Der Bundesgerichtshof hat am 18.05.2021 entschieden, dass eine vom Hotelbuchungsportal Booking.com verwendete "enge Bestpreisklausel" gegen Kartellrecht verstößt. Mit Bestpreisklauseln verbieten Plattformen den Anbietern, ihre Produkte oder Dienstleistungen an anderen Stellen günstiger anzubieten als auf der jeweiligen Plattform. Bereits im Jahr 2015 hatte das Oberlandesgericht Düsseldorf über sogenannte "weite Bestpreisklauseln" zu entscheiden, die dem Anbieter jegliches günstigere Angebot außerhalb der Plattform verbieten. Sie wurden im entschiedenen Fall als unzulässig angesehen, insbesondere, weil sie den Markteintritt anderer Plattformen behinderten.
Nunmehr hatte der Bundesgerichtshof über "enge Bestpreisklauseln" zu entscheiden. Diese verbieten es dem Anbieter, auf seiner eigenen Website günstigere Preise zu verlangen als auf der Plattform. Im Übrigen – und insbesondere auf anderen Plattformen – darf er günstiger anbieten. Der Bundesgerichtshof hielt auch diese Klauseln für wettbewerbsbeschränkend und daher unzulässig. Dem Anbieter werde die Möglichkeit genommen, die eingesparte Vermittlungsprovision auf der eigenen Website in Form von Preissenkungen an Kunden weiterzugeben. Der Bundesgerichtshof lehnte es entgegen der Vorinstanz ab, die Klausel als zulässige Nebenabrede anzusehen; ein berechtigtes Interesse der Plattform, vor "Trittbrettfahren" geschützt zu werden, bestehe schon deshalb nicht, weil Booking.com seinen Marktanteil auch in der Zeit habe ausbauen können, in der eine solche Klausel nicht zum Einsatz kam. Abgelehnt wurden auch die Voraussetzungen einer Gruppenfreistellung (wegen Überschreitens der Marktanteilsschwelle) und die Voraussetzungen einer Einzelfreistellung (mangels feststellbarer Effizienzvorteile).

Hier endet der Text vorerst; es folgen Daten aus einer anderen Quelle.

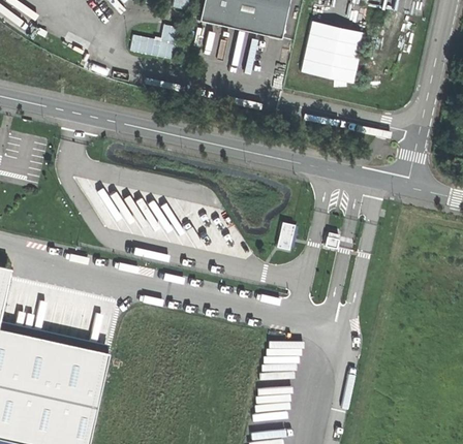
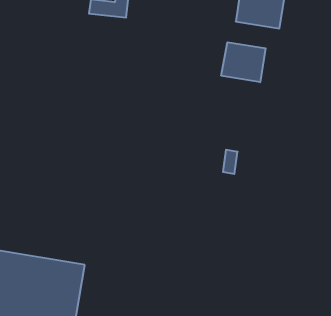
building: none -> [221,42,266,82]

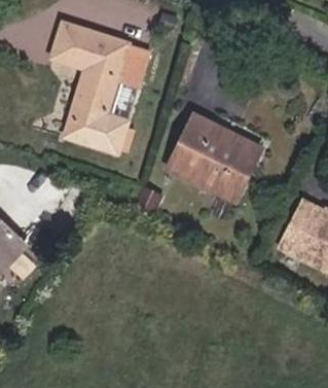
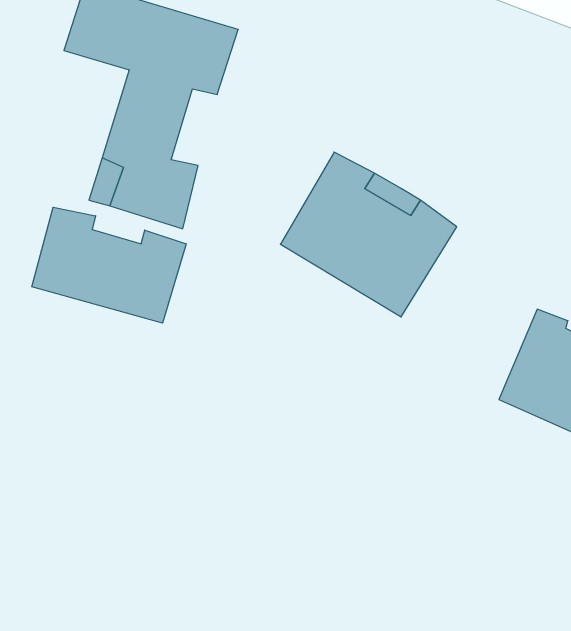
building: none -> [32,207,186,323]

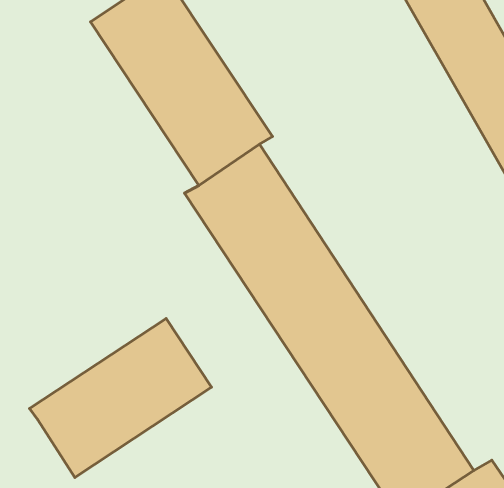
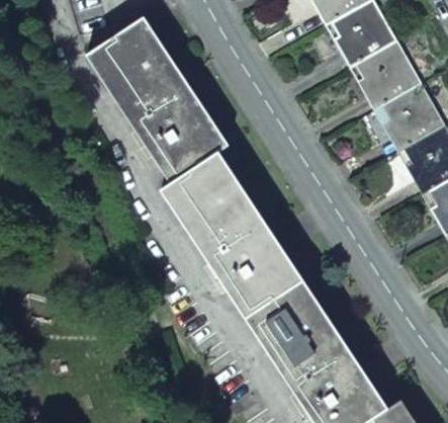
building: [30,318,211,477] -> none

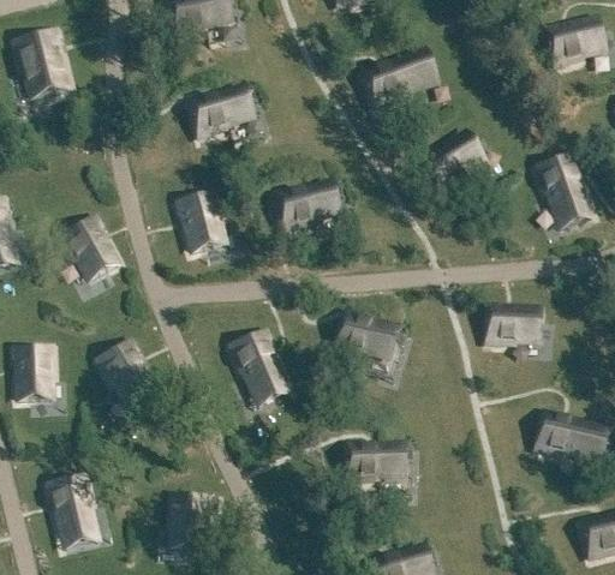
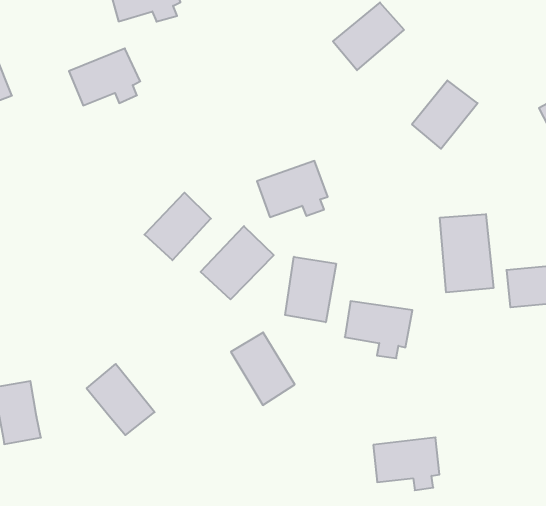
building: [190,92,252,140] -> [69,48,140,105]
building: [62,218,117,280] -> none
building: none -> [201,226,274,299]
building: none -> [440,214,493,292]
building: none -> [285,257,336,322]

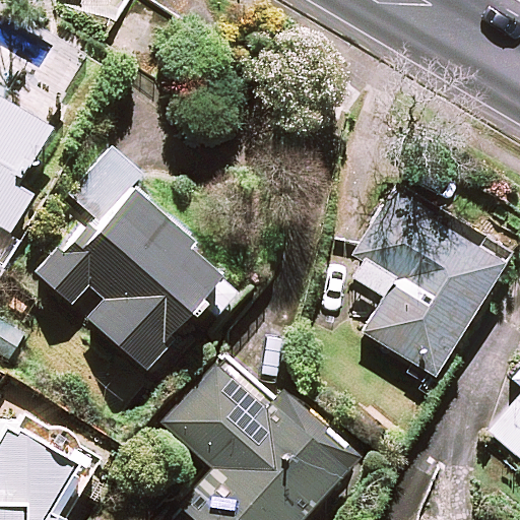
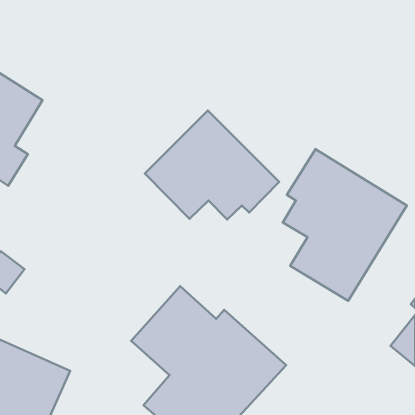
building: none -> [145,111,279,220]
building: [41,184,230,370] -> none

Dem Bundeskartellamt wird diese Entscheidung Rückenwind geben. Presseberichten zufolge hat das Bundeskartellamt gegen den Essens-Lieferdienst Lieferando ein Verfahren wegen einer Bestpreisklausel eröffnet. Mit der wachsenden Bedeutung von Plattformen sind weitere Verfahren wahrscheinlich. Besondere Brisanz haben diese Verfahren deshalb, weil sich die Rechtslage möglicherweise im Jahr 2022 ändern wird. Im derzeit laufenden Reformprozess des EU-Vertriebskartellrechts spielen auch Regeln zu Bestpreisklauseln bei Online-Portalen eine Rolle. Ob die Neuregelung explizite Regeln dazu enthalten wird, könnte bereits in den nächsten Wochen erkennbar werden. Noch vor der Sommerpause wird mit der Veröffentlichung eines Entwurfs der Neuregelung gerechnet, zu dem die Öffentlichkeit dann Stellung nehmen kann.